Lessons must be learned from the case of Newham Council and its breach of Data Protection laws when sharing a police intelligence list with other agencies.
The council shared details of 203 individuals on the list – which ended up finding their way onto the social media site Snapchat – without protecting key personal details.
These included dates of birth, home addresses, gang associations and whether they were likely to carry a gun or knife.
An investigation by the Information Commissioner’s Office (ICO) found these details – on a database called the ‘Gangs Matrix’ – were then obtained by rival gang members between May and September 2017.
It said a spate of gang violence in the borough of Newham that same year included victims whose details were exposed in the data breach
Despite this, the ICO said it was not possible to say whether there was a causal connection between any individual incidents of violence and the data breach.
The ‘Gangs Matrix’ list was established after the 2011 London riots but has previously been criticised by the ICO for failing to distinguish between victims of crime and offenders.
At Hudgell Solicitors, we are currently representing one of the individuals named on the list which was shared with other agencies by Newham Council.
This was a clear breach of data protection laws which, given the nature of information contained, could have had serious consequences for not only those on the list, but people close to them.
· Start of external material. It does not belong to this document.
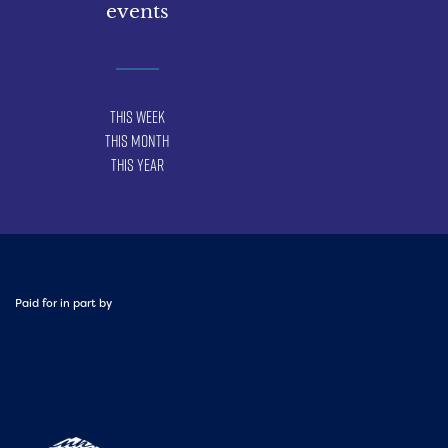
events
This Week
This Month
This Year
Paid for in part by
It could have put lives at risk.
With regards to our client, the address contained on the list was that of his parents, and for this information to fall into the wrong hands – as it clearly did -was highly worrying, so much so that they had to take extra security measures.
Such lists and information are of course vital for the police and other agencies when tackling serious crime.
However, it is also information which can escalate crime and increase risk if not properly handled and protected, and if it falls into the wrong hands. A situation where it is being shared on social media is frankly a disgrace.
As in many cases we see of data protection breaches, this was a serious but ultimately basic error over email communication.
It is surprising that Newham Council had no policy in place for how employees should handle such sensitive information, and lessons certainly need to be learned with that regard.